Réparation effectuée

1) Sécurisation et remise en conformité du raccord

  • Mise en sécurité du système, puis intervention sur le raccord incriminé.

  • Reprise du raccordement (méthode propre et conforme), vérification de l’état du flare et des portées.

  • Ajout/ajustement de mesures anti-vibration lorsque pertinent (petites actions qui prolongent la durée de vie).

2) Test d’étanchéité et validation

  • Test d’étanchéité complet sur le circuit accessible.

  • Vérification de la tenue dans le temps (stabilité des mesures).

3) Remise à niveau de la charge et optimisation

  • Ajustement de la charge selon les lectures et la longueur de liaisons (toujours avec une approche rigoureuse).

  • Contrôle final : intensité, stabilité du compresseur, températures, cycles.

Résultat : confort rétabli et fonctionnement stabilisé

Après la réparation :

  • La thermopompe refroidit plus rapidement et maintient la consigne sans forcer.

  • Les cycles courts ont disparu, ce qui réduit l’usure et améliore l’efficacité.

  • Le client retrouve un confort stable, et surtout la tranquillité d’esprit : une micro-fuite traitée tôt, c’est souvent un compresseur sauvé.

Détails d’installation saillants (ce qu’on voit et ce que ça implique)

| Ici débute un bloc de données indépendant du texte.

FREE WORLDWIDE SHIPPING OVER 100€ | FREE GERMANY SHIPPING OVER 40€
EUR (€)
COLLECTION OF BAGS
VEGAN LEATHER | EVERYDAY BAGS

  • Unité extérieure sur supports muraux : excellent pour éviter la neige et limiter l’humidité au sol, à condition de surveiller vibrations/serrage.

  • Cheminement protégé des liaisons : bon point pour la durabilité et l’esthétique.

  • Environnement végétalisé en bas : beau, mais on recommande de garder un dégagement pour limiter feuilles/pollen sur le serpentin.

  • Mur de fondation en crépi + brique : typique Montréal; on valide toujours la solidité des ancrages et l’étanchéité des passages.

Conseil AirGreen (préventif, simple et rentable)

Pour éviter ce type de baisse de performance :

  • Un entretien régulier (nettoyage, vérifications, mesures) repère les dérives avant la panne.

  • Sur une installation murale, une vérification annuelle des points de fixation et du comportement vibratoire est un vrai plus.

  • Dès que vous sentez une baisse de confort, mieux vaut intervenir : une charge trop basse peut faire travailler le compresseur dans de mauvaises conditions.